Los ingenieros agrónomos alertan de que la pérdida de pastos, los daños por humo en cultivos y el aumento de costes marcarán la recuperación de agricultores y ganaderos tras los incendios forestales
Los incendios forestales que han afectado a Castilla-La Mancha, especialmente en las provincias de Toledo y Guadalajara, tendrán consecuencias que irán mucho más allá de las hectáreas calcinadas. El campo castellanomanchego afronta ahora una etapa de recuperación que, según advierte el Colegio Oficial de Ingenieros Agrónomos de Centro y Canarias, podría prolongarse durante meses e incluso años.
Los profesionales señalan que el impacto sobre la actividad agraria no siempre es visible a simple vista. Aunque algunos cultivos podrán recuperar su ciclo productivo con las labores habituales y una nueva siembra, otros sectores, como la ganadería extensiva, se enfrentan a una situación mucho más complicada por la desaparición de los pastos y el deterioro de los recursos naturales.
La falta de pastos obliga a los ganaderos a asumir nuevos costes
Uno de los principales problemas para las explotaciones ganaderas afectadas será la pérdida del alimento natural para el ganado. La desaparición de los pastos obligará a muchos ganaderos a modificar la gestión de sus explotaciones y afrontar un incremento de los gastos.
Desde el Colegio de Ingenieros Agrónomos recuerdan que recuperar una zona de pastoreo no es un proceso inmediato. Dependiendo de la intensidad del incendio y de la evolución del tiempo, un pastizal puede necesitar entre uno y dos años para volver a estar en condiciones.
Durante ese periodo, los ganaderos tendrán que recurrir a la compra de forrajes y paja, buscar nuevas zonas para trasladar a sus animales o adaptar sus sistemas de producción. Todo ello puede traducirse en un aumento de los costes y en una pérdida de rentabilidad para explotaciones que ya trabajan con márgenes ajustados.
Los cultivos también sufren daños aunque no hayan ardido
Los incendios no solo afectan a las parcelas alcanzadas directamente por las llamas. Los ingenieros agrónomos advierten de que cultivos como el viñedo o los frutales pueden sufrir consecuencias económicas aunque el fuego no haya llegado a las explotaciones.
El humo generado por los incendios puede alterar la calidad de la uva y modificar las características organolépticas del vino.
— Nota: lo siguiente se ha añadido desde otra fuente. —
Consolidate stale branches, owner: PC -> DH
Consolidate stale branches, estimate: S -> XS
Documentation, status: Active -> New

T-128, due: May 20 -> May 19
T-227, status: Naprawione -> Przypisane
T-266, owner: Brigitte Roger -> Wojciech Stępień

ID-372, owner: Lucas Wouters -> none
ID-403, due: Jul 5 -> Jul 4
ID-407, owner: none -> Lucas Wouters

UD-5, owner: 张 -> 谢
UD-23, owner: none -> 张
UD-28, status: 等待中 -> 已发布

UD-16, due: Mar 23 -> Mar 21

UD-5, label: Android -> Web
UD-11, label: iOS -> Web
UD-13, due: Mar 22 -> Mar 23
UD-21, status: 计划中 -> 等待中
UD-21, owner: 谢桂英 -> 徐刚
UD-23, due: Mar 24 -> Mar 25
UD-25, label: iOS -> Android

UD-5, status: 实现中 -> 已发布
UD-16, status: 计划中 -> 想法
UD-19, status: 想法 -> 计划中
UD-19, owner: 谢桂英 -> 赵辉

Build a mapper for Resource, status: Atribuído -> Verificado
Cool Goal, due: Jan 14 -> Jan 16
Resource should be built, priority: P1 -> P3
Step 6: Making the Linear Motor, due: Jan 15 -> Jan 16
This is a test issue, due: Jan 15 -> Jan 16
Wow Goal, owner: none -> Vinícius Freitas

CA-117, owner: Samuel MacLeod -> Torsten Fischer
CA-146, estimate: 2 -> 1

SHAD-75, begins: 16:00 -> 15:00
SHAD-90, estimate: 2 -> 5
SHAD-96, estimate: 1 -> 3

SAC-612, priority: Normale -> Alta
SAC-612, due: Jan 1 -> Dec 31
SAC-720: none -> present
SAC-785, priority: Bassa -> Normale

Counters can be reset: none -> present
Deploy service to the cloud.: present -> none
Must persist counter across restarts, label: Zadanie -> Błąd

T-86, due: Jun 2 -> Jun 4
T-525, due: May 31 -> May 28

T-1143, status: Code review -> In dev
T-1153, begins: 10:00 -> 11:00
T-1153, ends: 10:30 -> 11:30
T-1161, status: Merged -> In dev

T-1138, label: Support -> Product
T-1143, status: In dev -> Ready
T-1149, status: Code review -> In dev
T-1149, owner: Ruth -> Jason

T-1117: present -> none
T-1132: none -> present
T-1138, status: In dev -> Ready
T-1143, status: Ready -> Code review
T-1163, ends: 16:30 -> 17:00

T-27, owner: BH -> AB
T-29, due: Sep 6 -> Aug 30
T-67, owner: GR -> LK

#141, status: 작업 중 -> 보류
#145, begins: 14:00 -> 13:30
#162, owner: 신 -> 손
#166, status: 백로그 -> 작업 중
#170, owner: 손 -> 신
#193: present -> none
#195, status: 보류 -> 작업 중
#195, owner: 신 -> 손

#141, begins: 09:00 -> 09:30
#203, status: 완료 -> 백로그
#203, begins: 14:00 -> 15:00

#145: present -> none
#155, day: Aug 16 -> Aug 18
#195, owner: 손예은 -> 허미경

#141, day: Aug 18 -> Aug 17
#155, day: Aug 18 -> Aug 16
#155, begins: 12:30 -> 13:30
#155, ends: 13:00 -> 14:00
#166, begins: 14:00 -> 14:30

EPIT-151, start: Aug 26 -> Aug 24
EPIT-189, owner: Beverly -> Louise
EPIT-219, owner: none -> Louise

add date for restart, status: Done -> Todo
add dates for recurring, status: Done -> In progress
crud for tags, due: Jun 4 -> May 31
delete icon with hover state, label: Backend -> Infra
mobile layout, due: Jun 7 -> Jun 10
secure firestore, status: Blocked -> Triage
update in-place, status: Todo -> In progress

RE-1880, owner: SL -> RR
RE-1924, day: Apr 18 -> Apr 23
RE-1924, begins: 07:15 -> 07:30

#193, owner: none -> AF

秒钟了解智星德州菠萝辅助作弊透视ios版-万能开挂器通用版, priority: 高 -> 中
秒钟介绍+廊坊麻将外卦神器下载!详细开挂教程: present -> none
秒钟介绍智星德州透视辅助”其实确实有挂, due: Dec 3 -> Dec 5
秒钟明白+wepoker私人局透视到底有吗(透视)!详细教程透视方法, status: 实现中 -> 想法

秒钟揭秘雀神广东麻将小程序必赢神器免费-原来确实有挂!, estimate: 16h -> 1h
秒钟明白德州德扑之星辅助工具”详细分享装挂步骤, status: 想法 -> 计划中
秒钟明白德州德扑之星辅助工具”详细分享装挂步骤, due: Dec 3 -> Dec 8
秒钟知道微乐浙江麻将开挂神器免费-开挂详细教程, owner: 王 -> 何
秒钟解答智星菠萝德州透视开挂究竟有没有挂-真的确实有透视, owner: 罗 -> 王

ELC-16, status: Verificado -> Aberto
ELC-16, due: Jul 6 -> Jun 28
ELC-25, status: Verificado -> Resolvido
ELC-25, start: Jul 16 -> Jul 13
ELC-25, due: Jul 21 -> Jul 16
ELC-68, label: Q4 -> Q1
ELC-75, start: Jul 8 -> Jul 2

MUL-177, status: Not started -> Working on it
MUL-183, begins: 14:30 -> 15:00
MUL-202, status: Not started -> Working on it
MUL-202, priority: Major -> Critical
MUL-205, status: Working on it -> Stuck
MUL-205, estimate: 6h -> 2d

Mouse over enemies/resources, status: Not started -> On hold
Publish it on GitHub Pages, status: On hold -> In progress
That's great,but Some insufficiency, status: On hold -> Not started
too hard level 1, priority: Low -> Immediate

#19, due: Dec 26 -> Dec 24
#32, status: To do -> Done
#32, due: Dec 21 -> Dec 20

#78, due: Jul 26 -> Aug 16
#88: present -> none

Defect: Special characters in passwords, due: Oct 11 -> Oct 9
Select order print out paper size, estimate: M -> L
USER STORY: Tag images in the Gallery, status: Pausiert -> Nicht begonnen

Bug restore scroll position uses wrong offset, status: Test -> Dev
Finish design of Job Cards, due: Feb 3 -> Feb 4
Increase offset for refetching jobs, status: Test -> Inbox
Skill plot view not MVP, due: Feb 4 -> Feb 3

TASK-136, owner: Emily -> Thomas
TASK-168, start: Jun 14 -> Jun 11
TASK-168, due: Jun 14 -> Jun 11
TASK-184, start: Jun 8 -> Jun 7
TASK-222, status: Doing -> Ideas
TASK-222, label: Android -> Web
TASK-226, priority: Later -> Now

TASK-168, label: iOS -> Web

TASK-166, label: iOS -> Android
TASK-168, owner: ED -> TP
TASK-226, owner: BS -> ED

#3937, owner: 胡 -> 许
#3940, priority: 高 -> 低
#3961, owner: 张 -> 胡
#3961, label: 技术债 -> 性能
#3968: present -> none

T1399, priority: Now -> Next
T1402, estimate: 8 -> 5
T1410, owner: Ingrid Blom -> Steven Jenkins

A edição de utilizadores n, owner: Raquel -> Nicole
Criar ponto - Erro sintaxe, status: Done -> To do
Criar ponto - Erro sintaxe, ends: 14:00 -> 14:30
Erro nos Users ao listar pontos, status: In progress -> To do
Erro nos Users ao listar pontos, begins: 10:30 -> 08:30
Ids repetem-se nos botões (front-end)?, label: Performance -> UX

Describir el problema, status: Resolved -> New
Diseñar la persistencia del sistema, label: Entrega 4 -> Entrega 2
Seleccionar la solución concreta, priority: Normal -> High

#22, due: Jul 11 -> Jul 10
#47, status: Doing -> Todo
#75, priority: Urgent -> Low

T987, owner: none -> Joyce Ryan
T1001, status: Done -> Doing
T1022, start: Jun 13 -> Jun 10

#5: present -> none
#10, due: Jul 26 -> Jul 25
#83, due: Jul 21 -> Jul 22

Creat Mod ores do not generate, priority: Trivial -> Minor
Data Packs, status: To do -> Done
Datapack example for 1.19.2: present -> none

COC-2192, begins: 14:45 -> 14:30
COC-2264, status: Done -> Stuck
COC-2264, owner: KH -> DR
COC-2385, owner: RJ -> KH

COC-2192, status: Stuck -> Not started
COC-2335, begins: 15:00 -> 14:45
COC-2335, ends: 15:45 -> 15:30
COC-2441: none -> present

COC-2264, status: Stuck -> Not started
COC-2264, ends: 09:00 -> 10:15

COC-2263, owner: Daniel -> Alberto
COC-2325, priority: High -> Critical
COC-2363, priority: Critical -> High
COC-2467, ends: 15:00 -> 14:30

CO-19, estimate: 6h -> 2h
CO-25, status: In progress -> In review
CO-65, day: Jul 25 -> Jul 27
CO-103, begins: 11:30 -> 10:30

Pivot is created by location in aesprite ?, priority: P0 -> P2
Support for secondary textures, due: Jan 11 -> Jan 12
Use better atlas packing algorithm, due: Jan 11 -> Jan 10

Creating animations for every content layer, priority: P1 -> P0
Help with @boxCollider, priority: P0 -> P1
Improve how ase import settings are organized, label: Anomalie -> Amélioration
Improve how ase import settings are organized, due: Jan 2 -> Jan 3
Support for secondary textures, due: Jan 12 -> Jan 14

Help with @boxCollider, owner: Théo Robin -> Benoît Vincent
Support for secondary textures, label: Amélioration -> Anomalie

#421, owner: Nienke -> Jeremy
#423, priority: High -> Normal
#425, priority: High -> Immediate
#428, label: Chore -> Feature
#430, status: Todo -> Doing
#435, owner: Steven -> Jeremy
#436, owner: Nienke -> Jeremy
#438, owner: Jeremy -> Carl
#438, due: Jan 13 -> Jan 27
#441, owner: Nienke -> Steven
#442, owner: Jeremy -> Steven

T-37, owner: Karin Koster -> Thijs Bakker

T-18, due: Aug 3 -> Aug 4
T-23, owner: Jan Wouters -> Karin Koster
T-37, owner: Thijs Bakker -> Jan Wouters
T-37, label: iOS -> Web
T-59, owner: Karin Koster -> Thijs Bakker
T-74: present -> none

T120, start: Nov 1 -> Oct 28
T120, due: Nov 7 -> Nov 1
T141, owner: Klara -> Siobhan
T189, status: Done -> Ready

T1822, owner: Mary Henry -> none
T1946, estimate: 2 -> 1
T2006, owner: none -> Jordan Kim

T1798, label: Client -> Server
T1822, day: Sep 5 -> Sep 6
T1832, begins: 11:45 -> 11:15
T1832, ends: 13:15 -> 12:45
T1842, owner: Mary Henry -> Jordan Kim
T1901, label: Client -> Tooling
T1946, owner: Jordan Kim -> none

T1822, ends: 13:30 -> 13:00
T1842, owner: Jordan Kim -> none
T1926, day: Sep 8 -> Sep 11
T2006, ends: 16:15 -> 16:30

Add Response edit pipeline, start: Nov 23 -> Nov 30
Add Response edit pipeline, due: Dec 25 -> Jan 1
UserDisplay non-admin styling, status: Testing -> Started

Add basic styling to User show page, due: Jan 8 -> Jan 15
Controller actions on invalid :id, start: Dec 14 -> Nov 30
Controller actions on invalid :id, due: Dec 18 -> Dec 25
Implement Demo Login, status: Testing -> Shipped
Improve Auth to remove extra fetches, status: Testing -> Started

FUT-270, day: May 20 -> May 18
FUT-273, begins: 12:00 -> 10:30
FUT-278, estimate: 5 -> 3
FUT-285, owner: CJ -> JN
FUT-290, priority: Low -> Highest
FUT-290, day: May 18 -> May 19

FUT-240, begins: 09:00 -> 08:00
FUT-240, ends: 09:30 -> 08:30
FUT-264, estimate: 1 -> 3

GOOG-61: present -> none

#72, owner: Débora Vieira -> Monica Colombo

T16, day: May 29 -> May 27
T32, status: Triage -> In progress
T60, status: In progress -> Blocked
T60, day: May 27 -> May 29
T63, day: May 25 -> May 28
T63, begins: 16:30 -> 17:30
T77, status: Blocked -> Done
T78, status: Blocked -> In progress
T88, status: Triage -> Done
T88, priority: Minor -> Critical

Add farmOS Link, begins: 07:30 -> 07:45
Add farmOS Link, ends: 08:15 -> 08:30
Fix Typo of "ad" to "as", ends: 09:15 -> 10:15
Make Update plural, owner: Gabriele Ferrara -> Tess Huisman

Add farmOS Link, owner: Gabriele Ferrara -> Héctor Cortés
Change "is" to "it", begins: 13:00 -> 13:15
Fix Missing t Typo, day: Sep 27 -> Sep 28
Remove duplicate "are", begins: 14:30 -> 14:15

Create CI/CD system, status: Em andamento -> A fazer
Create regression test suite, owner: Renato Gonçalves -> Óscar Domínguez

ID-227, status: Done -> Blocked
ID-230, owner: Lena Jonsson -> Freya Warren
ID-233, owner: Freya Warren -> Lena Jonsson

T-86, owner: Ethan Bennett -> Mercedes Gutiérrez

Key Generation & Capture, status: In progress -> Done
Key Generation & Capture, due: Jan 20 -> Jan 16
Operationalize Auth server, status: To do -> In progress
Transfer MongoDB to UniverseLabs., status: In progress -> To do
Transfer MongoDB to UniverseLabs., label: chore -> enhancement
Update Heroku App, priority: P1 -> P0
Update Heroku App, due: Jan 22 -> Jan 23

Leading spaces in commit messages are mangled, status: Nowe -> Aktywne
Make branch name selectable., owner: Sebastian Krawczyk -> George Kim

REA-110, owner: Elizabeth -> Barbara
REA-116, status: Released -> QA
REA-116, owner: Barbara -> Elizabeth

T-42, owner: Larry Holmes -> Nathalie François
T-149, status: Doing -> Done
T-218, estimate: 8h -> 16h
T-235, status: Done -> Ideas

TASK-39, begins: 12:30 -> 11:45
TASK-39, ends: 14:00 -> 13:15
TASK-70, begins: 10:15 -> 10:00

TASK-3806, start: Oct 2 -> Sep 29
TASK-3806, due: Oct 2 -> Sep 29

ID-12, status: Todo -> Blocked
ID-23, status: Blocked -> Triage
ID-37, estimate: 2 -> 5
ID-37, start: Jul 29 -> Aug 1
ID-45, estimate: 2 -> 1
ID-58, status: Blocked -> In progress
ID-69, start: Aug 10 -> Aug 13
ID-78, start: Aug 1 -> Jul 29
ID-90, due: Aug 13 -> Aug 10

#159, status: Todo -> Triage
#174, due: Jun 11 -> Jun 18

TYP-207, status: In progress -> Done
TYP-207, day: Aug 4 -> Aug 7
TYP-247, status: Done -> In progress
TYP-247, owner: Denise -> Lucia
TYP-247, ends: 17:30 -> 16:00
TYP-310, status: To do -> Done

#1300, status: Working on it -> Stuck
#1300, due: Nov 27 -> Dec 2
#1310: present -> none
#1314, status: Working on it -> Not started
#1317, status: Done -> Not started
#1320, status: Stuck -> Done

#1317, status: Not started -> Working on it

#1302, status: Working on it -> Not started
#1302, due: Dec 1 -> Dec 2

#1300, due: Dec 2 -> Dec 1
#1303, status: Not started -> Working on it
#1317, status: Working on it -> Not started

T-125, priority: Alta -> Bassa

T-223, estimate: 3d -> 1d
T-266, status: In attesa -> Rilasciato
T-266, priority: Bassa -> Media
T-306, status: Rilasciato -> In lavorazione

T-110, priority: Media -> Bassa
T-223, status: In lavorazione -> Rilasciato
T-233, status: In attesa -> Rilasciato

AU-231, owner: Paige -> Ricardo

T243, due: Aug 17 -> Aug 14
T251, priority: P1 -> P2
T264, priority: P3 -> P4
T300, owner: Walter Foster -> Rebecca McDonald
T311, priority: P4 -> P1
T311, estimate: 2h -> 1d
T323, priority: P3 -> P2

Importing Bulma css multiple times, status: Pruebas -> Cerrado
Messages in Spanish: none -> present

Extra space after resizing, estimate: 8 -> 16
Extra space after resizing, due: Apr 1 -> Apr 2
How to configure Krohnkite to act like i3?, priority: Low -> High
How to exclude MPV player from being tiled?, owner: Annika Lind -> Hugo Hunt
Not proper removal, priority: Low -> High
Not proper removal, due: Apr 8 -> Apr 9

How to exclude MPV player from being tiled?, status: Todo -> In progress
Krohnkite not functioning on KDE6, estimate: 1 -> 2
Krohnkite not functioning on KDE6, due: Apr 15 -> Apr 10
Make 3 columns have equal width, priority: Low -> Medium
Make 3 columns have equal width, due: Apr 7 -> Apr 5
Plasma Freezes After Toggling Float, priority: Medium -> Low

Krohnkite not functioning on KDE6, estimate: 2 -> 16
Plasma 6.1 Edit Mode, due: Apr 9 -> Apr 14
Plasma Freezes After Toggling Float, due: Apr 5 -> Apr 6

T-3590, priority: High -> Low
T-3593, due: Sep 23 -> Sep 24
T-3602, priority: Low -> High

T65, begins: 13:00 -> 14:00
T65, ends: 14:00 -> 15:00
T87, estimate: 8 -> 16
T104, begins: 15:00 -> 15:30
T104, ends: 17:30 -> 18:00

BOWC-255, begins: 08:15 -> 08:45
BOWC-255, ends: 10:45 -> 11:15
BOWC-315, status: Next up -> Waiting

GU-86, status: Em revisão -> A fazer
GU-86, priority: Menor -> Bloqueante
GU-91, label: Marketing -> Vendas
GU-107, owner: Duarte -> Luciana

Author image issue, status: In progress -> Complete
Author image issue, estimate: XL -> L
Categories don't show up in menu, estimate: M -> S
En frutas como manzanas o peras, los daños pueden estar relacionados tanto con la exposición al humo como con el estrés provocado por las altas temperaturas y la sequedad ambiental.
Son pérdidas que, según los expertos, resultan difíciles de detectar desde el exterior, pero que pueden tener un impacto importante para los productores castellanomanchegos.
Reclaman ayudas para garantizar la continuidad del campo
Ante esta situación, el Colegio Oficial de Ingenieros Agrónomos de Centro y Canarias insiste en que la recuperación debe abordar todos los elementos afectados: desde la restauración de los terrenos quemados hasta la reconstrucción de infraestructuras agrarias y el apoyo económico a las explotaciones.
La organización considera fundamental que las administraciones actúen con rapidez para ayudar a agricultores, ganaderos y empresas vinculadas al sector primario, especialmente en aquellos municipios donde la actividad agraria supone una parte esencial de la economía local.
Entre las medidas planteadas por los ingenieros agrónomos figura la flexibilización temporal de determinados requisitos vinculados a las ayudas de la Política Agraria Común (PAC).
En concreto, reclaman revisar los criterios de admisibilidad de los pastos y adaptar el Coeficiente de Subvencionabilidad de Pastos (CSP) y la carga ganadera para evitar que los ganaderos afectados por una situación excepcional pierdan el acceso a las ayudas mientras reorganizan sus explotaciones.
El Colegio ofrece además su colaboración técnica para evaluar los daños y diseñar planes de recuperación que permitan devolver la actividad al medio rural con criterios sostenibles y ajustados a las necesidades reales de Castilla-La Mancha.